Attempts have been made to address these problems for adhering sensors and probes to the patient's body. For example, U.S. Pat. No. 5,090,410 to Saper, incorporated by reference in its entirety herein, describes a fastener for attaching a sensor to the body. The sensor is attached through the use of a sleeve, which in turn is attached to an adhesive bandage. The bandage, while making the sensor more stable to the patient's body, does not provide an adequate structure to hold the diode sufficiently dose to the patient's skin. Furthermore, the shape and size of the design of this fastener would not take into account the size of the diode and are therefore not applicable for use with a solid state diode. While U.S. Pat. No. 6,748,254 to O'Neil contains a plurality of stacked adhesive layers with the topmost adhesive layer attached to the patient's skin, the optical sensor of interest is built into the applicator. Such a device would not accommodate the solid state diode because visualization of the target and diode placement would be impossible. Additionally, this device would not hold the diode on the surface of the patient.
U.S. Pat.

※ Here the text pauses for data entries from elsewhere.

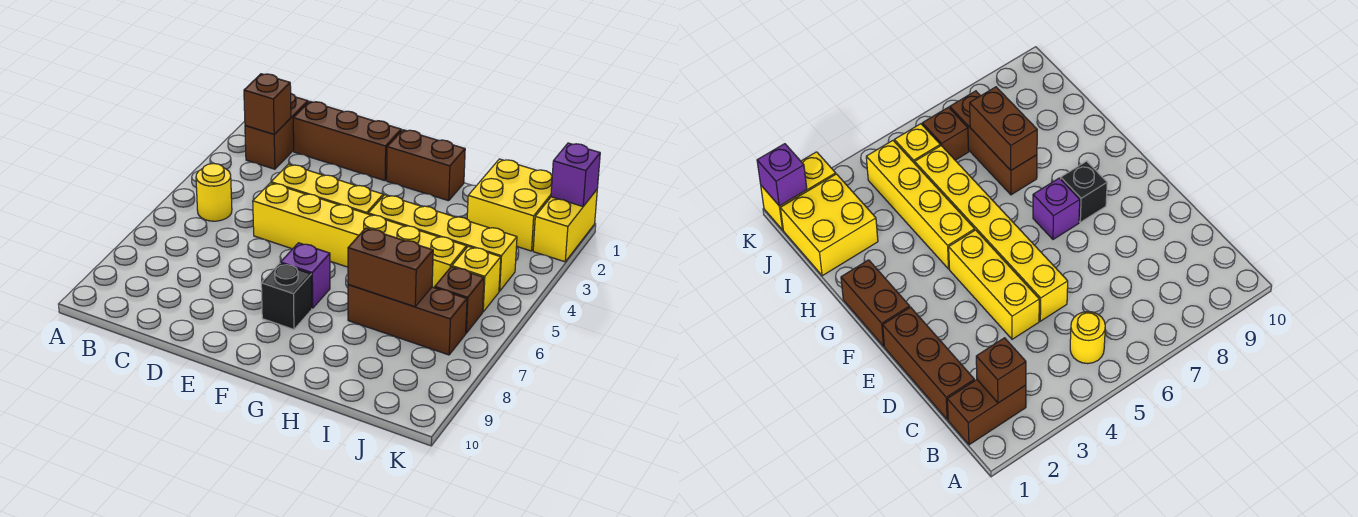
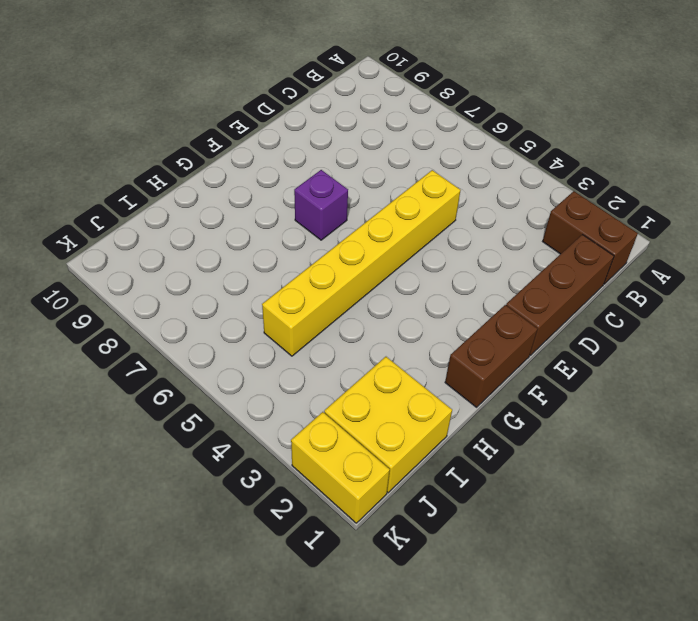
none -> yellow 1x1 round brick [196,163,232,221]
none -> yellow 1x3 brick [271,164,383,214]
none -> black 1x1 brick [261,263,312,329]

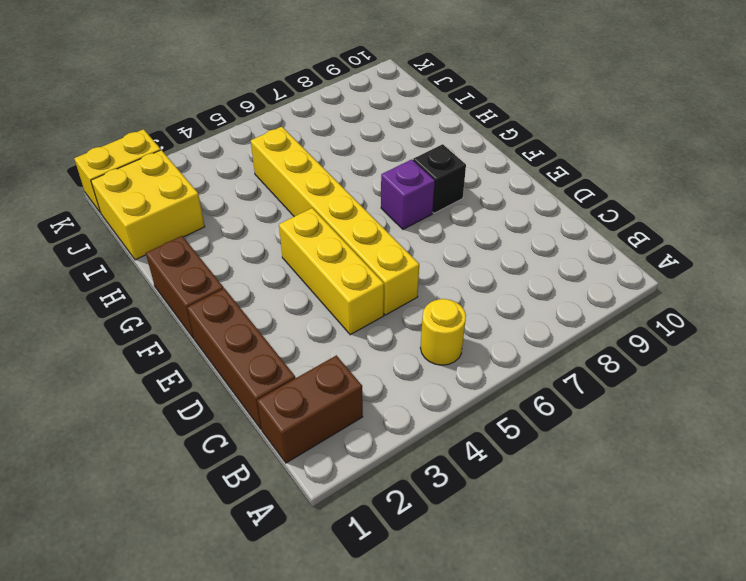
none -> yellow 1x4 brick [368,195,517,291]
none -> brown 1x3 brick [348,284,467,355]
none -> yellow 1x1 brick [452,246,501,312]

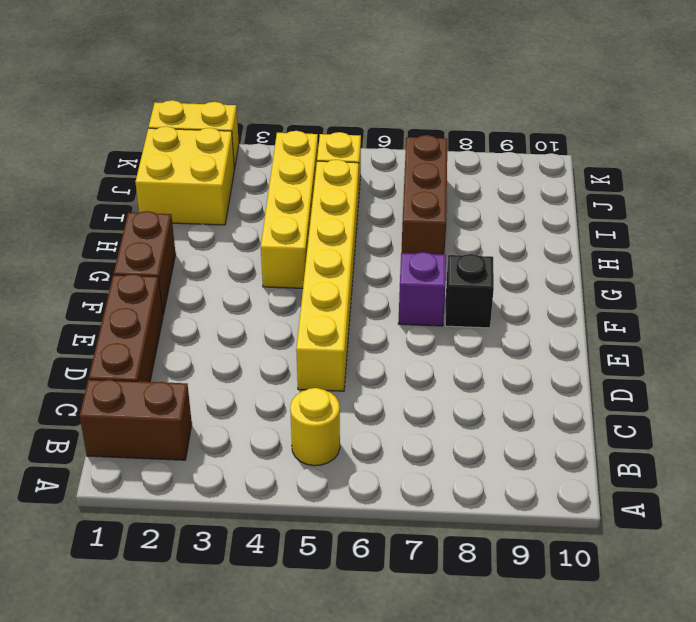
none -> yellow 1x3 brick [271,164,383,214]
none -> brown 1x1 brick [435,267,484,333]
none -> brown 1x1 brick [244,74,291,134]

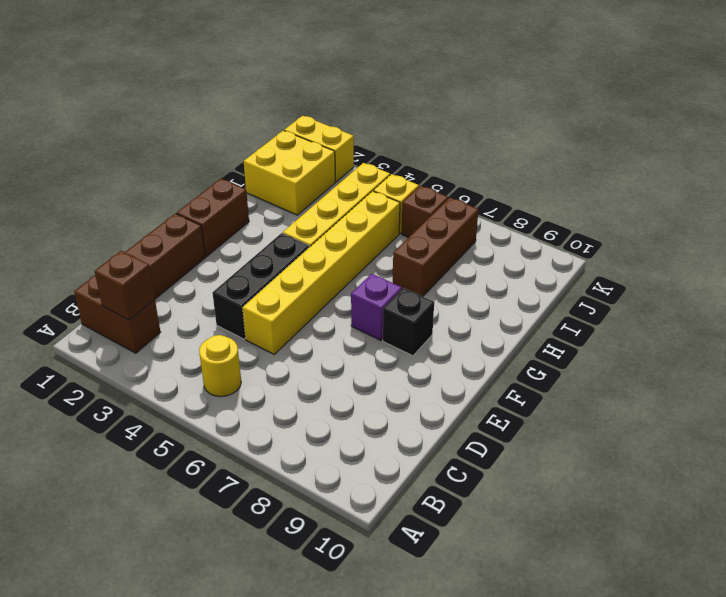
black 1x3 brick [213,233,309,339] -> yellow 1x3 brick [271,164,383,214]
none -> brown 1x2 brick [348,228,433,307]
none -> purple 1x1 brick [551,143,600,206]

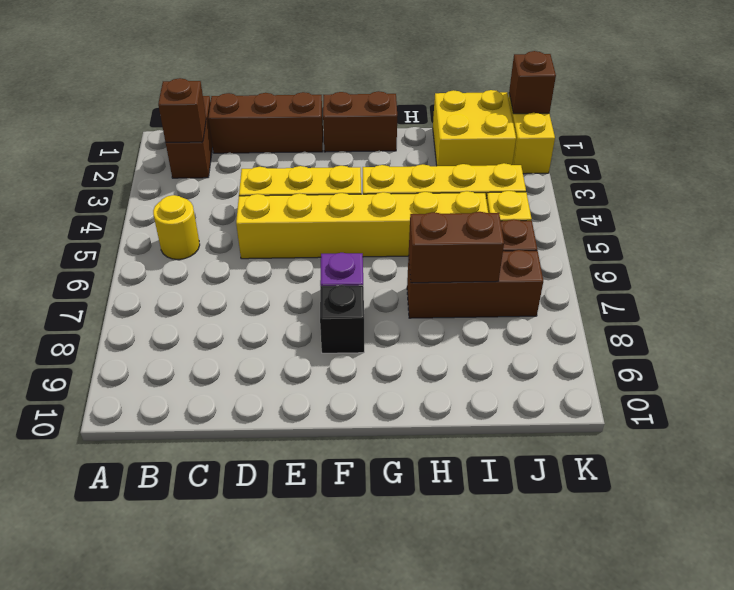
brown 1x1 brick [509,51,556,114] -> purple 1x1 brick [551,143,600,206]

No. 8,190,229 to Lowery holds a sensor in an interior cavity that can be adhered to the patient's skin. The overall design contains flaws for radiation treatment with the solid state diode because the flanges of the roof portion of the device would prevent visualization of the target and of the diode. This would not allow accurate placement. Additionally, the pressure application portion would prevent the diode from being placed directly on the target. A device such as the one in U.S. Pat. No. 6,295,463 to Stenzler would impede the ability to get an accurate reading because the mount is between the sensor and the target.
Methods and devices intended for radiation treatment such as U.S. Pat. No. 8,480,684 to Bendre are simply positioning devices and not capable of allowing for visualization during treatment. These methods are unreliable in the treatment and do not allow visualization of the target. All above-mentioned patents are incorporated by reference in their entireties.
Problems with the current external mechanisms include: lack of visualization of the target; improper placement of diode; lack of consistent adhesion during monitoring; and lack of consistent adhesion in adjusting the placement of the diode. There is no current technology that meets the specific needs of the diode application and addresses these problems.
From the above discussion, it is apparent that what is desired is a dedicated device to hold the solid state diode onto a patient during dose monitoring and to ensure proper radiation treatment with monitoring in real time during the radiation procedure. The present invention is an effective method for visualizing the target, and it is made of materials that are reliable in adhesion to the skin. It delivers accurate and reliable placement of the monitoring device on the patient and is uniquely designed for use with a solid state diode, thus addressing the problems of the current technology. In addition, there are lower repeat rates of diode readings with the present invention, and the setup time for a diode reading is reduced. Additionally, the present invention is sufficiently sized to use with adults, children, and babies.
Any references mentioned are not admitted to be prior art with respect to the present invention.